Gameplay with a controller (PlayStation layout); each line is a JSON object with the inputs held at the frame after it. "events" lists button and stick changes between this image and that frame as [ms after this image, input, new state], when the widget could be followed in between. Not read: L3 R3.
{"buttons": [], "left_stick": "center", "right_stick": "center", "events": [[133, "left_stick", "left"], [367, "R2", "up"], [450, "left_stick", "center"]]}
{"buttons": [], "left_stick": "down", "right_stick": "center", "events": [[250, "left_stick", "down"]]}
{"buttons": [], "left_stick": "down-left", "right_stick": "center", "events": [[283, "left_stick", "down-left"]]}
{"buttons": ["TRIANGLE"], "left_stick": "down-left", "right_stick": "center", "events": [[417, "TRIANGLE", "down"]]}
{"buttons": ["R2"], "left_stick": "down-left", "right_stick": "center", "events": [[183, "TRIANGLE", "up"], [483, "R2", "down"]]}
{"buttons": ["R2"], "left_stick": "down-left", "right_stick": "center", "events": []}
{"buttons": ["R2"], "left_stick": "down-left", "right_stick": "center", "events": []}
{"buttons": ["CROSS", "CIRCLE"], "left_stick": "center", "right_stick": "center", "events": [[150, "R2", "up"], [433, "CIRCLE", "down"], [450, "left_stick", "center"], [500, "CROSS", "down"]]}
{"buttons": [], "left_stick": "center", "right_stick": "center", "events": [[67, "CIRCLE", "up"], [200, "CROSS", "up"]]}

◇ ◇ ◇ ◇ ◇

_What to do_
Write the material above out once more, exactly as it stands.

_Answer_
Gameplay with a controller (PlayStation layout); each line is a JSON object with the inputs held at the frame after it. "events" lists button and stick changes between this image and that frame as [ms after this image, input, new state], when the widget could be followed in between. Not read: L3 R3.
{"buttons": [], "left_stick": "center", "right_stick": "center", "events": [[133, "left_stick", "left"], [367, "R2", "up"], [450, "left_stick", "center"]]}
{"buttons": [], "left_stick": "down", "right_stick": "center", "events": [[250, "left_stick", "down"]]}
{"buttons": [], "left_stick": "down-left", "right_stick": "center", "events": [[283, "left_stick", "down-left"]]}
{"buttons": ["TRIANGLE"], "left_stick": "down-left", "right_stick": "center", "events": [[417, "TRIANGLE", "down"]]}
{"buttons": ["R2"], "left_stick": "down-left", "right_stick": "center", "events": [[183, "TRIANGLE", "up"], [483, "R2", "down"]]}
{"buttons": ["R2"], "left_stick": "down-left", "right_stick": "center", "events": []}
{"buttons": ["R2"], "left_stick": "down-left", "right_stick": "center", "events": []}
{"buttons": ["CROSS", "CIRCLE"], "left_stick": "center", "right_stick": "center", "events": [[150, "R2", "up"], [433, "CIRCLE", "down"], [450, "left_stick", "center"], [500, "CROSS", "down"]]}
{"buttons": [], "left_stick": "center", "right_stick": "center", "events": [[67, "CIRCLE", "up"], [200, "CROSS", "up"]]}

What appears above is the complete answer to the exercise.